## Exercises large classes (Week_03)

## 1. Working with strings

### a) Import car dataset

In [None]:
# Iport the necessary libraries
import re
import numpy as np
import pandas as pd
import matplotlib.pyplot as plt

# Read the data 'cars_autoscout24.csv' into a DataFrame
df = pd.read_csv('cars_autoscout24.csv', sep=';')

# Change column names to lowercase
df.columns = df.columns.str.lower()

# Display the first 5 rows of the DataFrame
df.head()

### b) Create a new variable 'str_len' containing the length of each string in the variable 'description'.

In [None]:
# Create a new variable 'str_len' containing the length of each string in the variable 'description'
df['str_len'] = df['description'].apply(len)

# Plot a histogram of the variable 'str_len'
plt.figure(figsize=(7, 5))
plt.hist(df['str_len'], bins=50, color='steelblue')
plt.title('Histogram of the variable "str_len"')
plt.xlabel('String length')
plt.ylabel('Frequency')
plt.grid()
plt.show()


### c) Create a new variable 'description_upper' from 'description' containing only uppercase letters

In [None]:
# Create a new variable 'description_upper' from 'description'
df['description_upper'] = df['description'].str.upper()

# Display the first 5 rows of the DataFrame
df[['description', 'description_upper']]

### d) Remove all leading and trailing empty spaces in 'description_upper'

In [None]:
# Remove all leading and trailing empty spaces in 'description_upper'
df['description_upper'] = df['description_upper'].str.strip()

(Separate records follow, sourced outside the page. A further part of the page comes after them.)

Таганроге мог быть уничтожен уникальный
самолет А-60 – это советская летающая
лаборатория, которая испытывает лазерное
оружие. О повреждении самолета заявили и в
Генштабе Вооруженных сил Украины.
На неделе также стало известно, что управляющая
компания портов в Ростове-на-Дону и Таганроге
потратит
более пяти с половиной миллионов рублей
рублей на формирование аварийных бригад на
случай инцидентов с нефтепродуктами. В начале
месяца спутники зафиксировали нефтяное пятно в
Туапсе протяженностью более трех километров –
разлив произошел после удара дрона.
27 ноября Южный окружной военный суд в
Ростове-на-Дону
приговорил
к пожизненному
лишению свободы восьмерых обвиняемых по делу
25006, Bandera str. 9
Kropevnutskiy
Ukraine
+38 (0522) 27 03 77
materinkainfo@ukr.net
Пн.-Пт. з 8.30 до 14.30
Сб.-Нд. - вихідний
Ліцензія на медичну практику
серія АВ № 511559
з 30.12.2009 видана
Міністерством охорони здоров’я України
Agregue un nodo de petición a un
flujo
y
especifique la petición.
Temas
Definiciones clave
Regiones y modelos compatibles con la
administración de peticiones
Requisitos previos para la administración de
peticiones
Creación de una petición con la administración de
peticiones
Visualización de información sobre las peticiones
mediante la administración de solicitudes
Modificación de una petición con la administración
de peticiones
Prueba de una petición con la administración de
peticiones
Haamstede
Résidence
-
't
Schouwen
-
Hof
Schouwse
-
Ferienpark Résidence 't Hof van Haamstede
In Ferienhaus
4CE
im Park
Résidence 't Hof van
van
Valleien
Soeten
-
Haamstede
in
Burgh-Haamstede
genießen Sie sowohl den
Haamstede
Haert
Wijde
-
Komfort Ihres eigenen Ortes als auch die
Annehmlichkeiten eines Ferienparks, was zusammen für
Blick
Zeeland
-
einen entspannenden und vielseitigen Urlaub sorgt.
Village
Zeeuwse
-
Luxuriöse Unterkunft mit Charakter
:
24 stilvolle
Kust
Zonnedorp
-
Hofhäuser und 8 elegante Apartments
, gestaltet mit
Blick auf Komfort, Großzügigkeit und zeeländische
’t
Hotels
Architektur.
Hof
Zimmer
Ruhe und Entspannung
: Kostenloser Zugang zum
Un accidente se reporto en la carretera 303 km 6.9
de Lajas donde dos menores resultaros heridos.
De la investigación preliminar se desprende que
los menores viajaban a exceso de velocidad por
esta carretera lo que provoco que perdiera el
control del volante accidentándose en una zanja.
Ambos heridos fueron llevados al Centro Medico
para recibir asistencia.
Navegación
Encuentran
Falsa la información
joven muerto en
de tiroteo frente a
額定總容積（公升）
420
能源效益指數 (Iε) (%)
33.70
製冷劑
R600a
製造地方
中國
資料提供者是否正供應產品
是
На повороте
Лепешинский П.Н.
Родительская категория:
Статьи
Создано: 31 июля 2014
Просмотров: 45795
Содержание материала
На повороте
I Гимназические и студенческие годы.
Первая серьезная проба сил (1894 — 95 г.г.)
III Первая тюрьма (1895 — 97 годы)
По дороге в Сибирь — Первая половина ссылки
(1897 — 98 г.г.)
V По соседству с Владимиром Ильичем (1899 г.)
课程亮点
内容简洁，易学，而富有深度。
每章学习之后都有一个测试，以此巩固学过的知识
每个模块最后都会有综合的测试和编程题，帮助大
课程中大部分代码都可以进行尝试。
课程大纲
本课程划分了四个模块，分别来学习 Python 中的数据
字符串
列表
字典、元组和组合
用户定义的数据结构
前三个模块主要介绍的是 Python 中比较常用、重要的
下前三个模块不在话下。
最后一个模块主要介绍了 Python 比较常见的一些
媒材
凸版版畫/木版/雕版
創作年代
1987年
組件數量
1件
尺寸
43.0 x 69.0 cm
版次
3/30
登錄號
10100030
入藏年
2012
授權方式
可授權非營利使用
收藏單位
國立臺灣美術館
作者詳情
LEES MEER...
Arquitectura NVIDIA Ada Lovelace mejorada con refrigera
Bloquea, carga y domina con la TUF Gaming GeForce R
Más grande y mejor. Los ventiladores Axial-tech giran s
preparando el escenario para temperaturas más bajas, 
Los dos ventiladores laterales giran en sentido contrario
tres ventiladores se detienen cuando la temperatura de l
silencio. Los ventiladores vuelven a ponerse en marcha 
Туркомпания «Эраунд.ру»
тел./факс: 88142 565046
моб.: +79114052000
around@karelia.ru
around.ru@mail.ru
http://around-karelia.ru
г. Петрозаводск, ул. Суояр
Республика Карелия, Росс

# Display the first 5 rows of the DataFrame
df['description_upper'].head()

## 2.) Working with Regular expressions (regex)

### a) Extract the price as numerical value

In [None]:
# Function to extract numerical values from the price column
def extract_numerical_value(price):
    # Use regex to extract numerical values
    match = re.search(r"(\d+\'\d+)", price)
    if match:
        # Remove the thousands separator and convert to integer
        return float(match.group().replace("'", ''))
    else:
        return None

# Apply the function
df['price'] = df['price_raw'].apply(extract_numerical_value)

# Show pice_raw and price columns
df[['price_raw', 'price']].head()

### b) Extract the original price (germ.: Neupreis) from 'description_upper'

In [None]:
# Function to extract the original price
def extract_original_price(description):
    # Use regex to extract numerical values
    # Extract the numeric value of Neupreis
    neupreis_pattern = r'NEUPREIS:\s*CHF\s*([\d\'.]+)'

    # Extract the numeric value of Neupreis
    match = re.search(neupreis_pattern, description)

    if match:
        # Remove thousands separator (')
        return float(match.group(1).replace("'", ""))
    else:
        None

# Apply the function
df['price_original'] = df['description_upper'].apply(extract_original_price)

# Show the price and original price
df[['price', 'price_original']]

### c) Create a new binary variable 'occassion' with a value of '1' if Fahrzeugart Occasion and a value of '0' otherwise

In [None]:
# Create a new column with the number of occassion cars
df['occassion'] = df['description_upper'].str.contains(pat = 'OCCASION').astype(int)

# Number of occasion cars
print(df['occassion'].sum())

# Show the data
df.head()

## 3.) Working with pivot tables

### a) Create a subset of the data frame with all missing and duplicated values removed 

In [None]:
# Create a subset of the data without missing values and duplicates
df_sub = df.dropna().drop_duplicates()
df_sub.head()

# Check for missing values
print('Missing values per variable:')
print(df_sub.isna().sum())

# Check for duplicated values
print('\nDuplicated values:')
print(df_sub.duplicated().sum())

###  b) Create a pivot table

In [None]:
# Create a pivot table with:
# - 'Occassion' as index variable,
# - 'Price_numeric' and 'Price_orinigal' as values
# - np.mean (i.e. mean from the numpy library) as the aggregation function

# Create a pivot table
pivot_table = pd.pivot_table(
    df_sub[['price', 'price_original', 'occassion']],
    index='occassion',
    values=['price', 'price_original'],
    aggfunc='mean').round(1)

# Display the pivot table
pivot_table